START Information provided

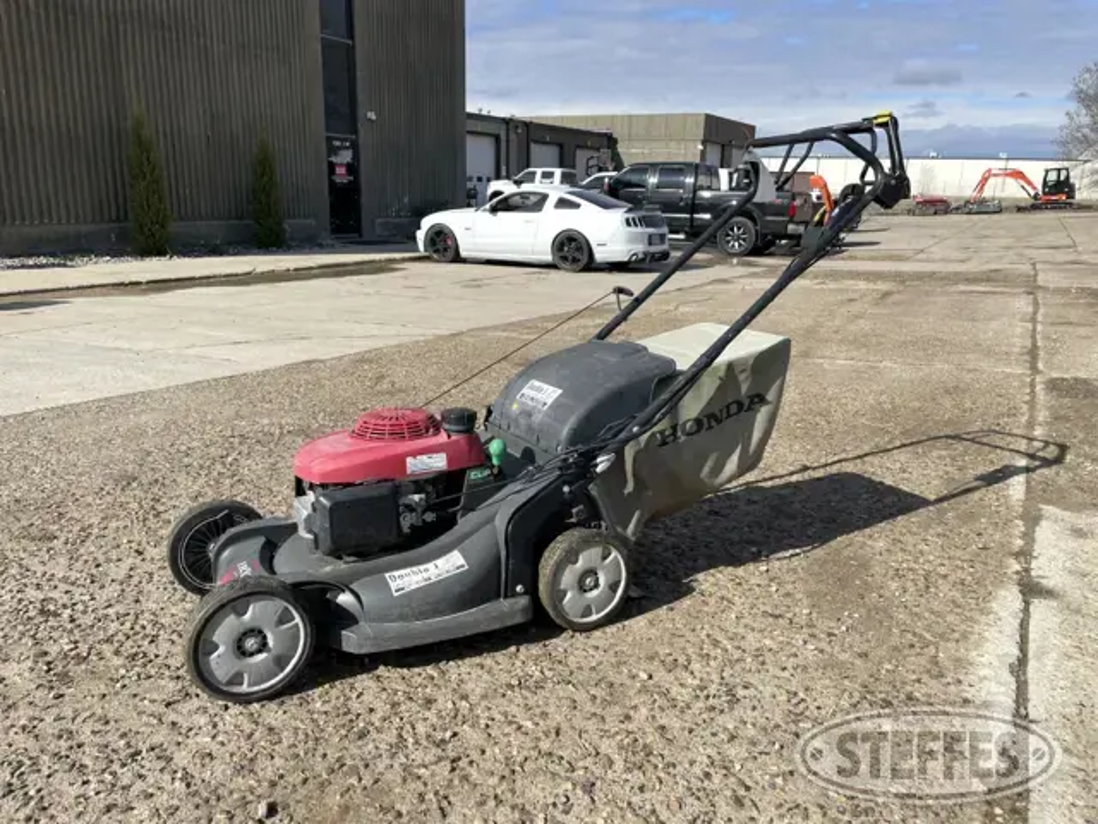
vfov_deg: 53.1
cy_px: 412
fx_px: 825
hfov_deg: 67.3
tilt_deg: -15.2
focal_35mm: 26
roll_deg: -1.4
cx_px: 549
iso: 32
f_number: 1.6
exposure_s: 1/3861
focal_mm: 4.2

END Information provided

#### [What is required]
What must be returned is the line with "tilt_deg: -15.2" plus every line after it to the end of the entries, exactly as they appear.

#### [Exercise solution]
tilt_deg: -15.2
focal_35mm: 26
roll_deg: -1.4
cx_px: 549
iso: 32
f_number: 1.6
exposure_s: 1/3861
focal_mm: 4.2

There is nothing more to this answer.